Все это было, как выразился кто-то из присутствующих, звоном пустых бутылок. Словно предвидя такие выпады недоброжелателей, жаждавших его крови, Эшкрофт заявил, что более ста задержанным предъявлены обвинения. Он был вынужден добавить -- по уголовным статьям.
-- Но главное в том, -- возвысил прокурор голос, -- что аресты предотвратили новые теракты...
Выключив телевизор, Вашингтон молчал. Молчали и те, кого он пригласил собраться в его резиденции.

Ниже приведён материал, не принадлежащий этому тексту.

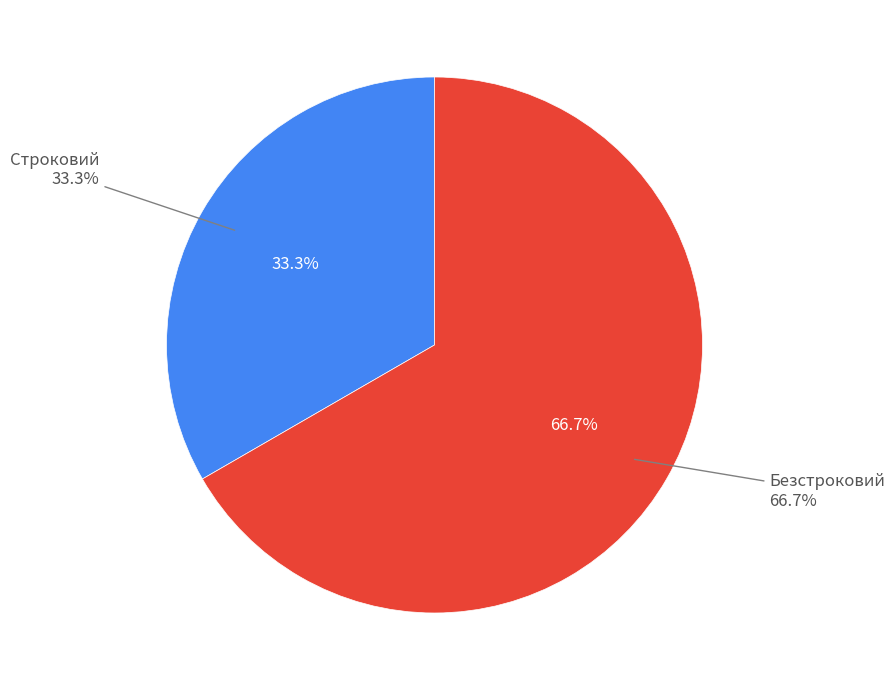

Count the number of slices in the pie.

2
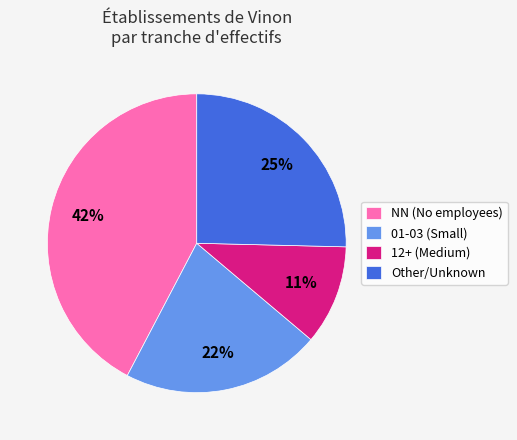

Does 12+ (Medium) account for over 50% of the chart?

No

-- Вот в этом, -- кивнул на погасший экран один из присутствующих, -- и состоит главная цель случившегося. Перед нами Америка, которой мы еще не знали. С нее слетает мишура, одежды цивилизованности, и мы предстаем голые. Подобное происходило в крепостях, осажденных гуннами. Страх властвует всеми, но у каждого свой страх.

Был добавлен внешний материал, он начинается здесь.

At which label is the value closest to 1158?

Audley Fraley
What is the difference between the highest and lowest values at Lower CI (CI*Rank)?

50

-- Я не удивлюсь, если завтра Эшкрофт объявит пособником террористов кого-нибудь из личных врагов. И сверстает на него такие улики, что парню не отвертеться от электрического стула...
-- Претендентов на электрический стул найдется немало. Например вы, Боби. -- Обернулся к шахматисту человек, лицо которого знала вся нация. -Угораздило вас в прямом эфире приветствовать удар по Нью-Йорку...

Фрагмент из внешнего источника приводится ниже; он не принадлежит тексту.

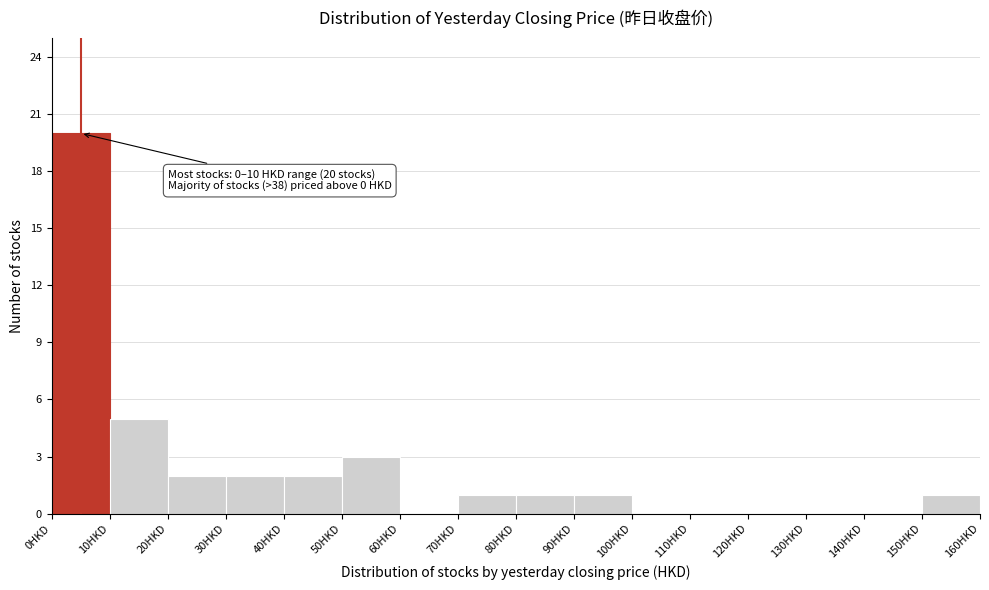

Which range on the x-axis has the tallest bar?

0 to 10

-- И не жалею. Скажу больше, если бы мне пришла в голову эта гениальная идея, то обязательно бы заручился местом в кабине "боинга". Я знаю эту позицию! -- Ткнул в сторону телевизора шахматный чемпион. -- Америка сильно переоценивает свои силы. Она сейчас на ста досках ведет сеанс одновременной игры и цена каждой партии -- жизнь. Нет гениальных игроков, которые бы победили на всех ста досках. Даже при условии, что противники сами играют одновременные сеансы друг с другом. Меж собой, смею уверить, они пока договорятся на ничью. Их давно тошнит от нашей самоуверенности, нашей логики, правил, которые мы им навязываем. Они с нами расправятся и я, повторяю, буду счастлив!
-- Америка, не будем забывать, сильнейшая ядерная держава.
-- Чепуха! И сентябрь это уже доказал. Ядерное оружие ничего собой уже не представляет!.. Не более, чем психологический барьер. Его уже перешагнули, а значит, с ядерными бомьами можно не считаться. Эпоха ядерного устрашения кончилась, нас не боятся.
-- Это серьезное заявление, мистер Фишер. Не могу не признать ваш гений. -- Поприветствовал шахматиста Вашингтон стаканом с виски. -- Браво. Но у Америки есть и другие аргументы...
-- Имеете в виду доллар? О, да! Перед долларом и я благоговею. И не только я, мы ведь все здесь его поклонники? Деньги -- субстанция магическая, а доллар обладает супермагией. Американский, а точнее сказать, еврейский финансовый гений в том и состоит, что доллар возведен в ранг религии. Но мистика кончается, если нет новых чудес. Можно еще какое-то время держать мир под гипнозом, но что-то подсказывает, что это время кончается.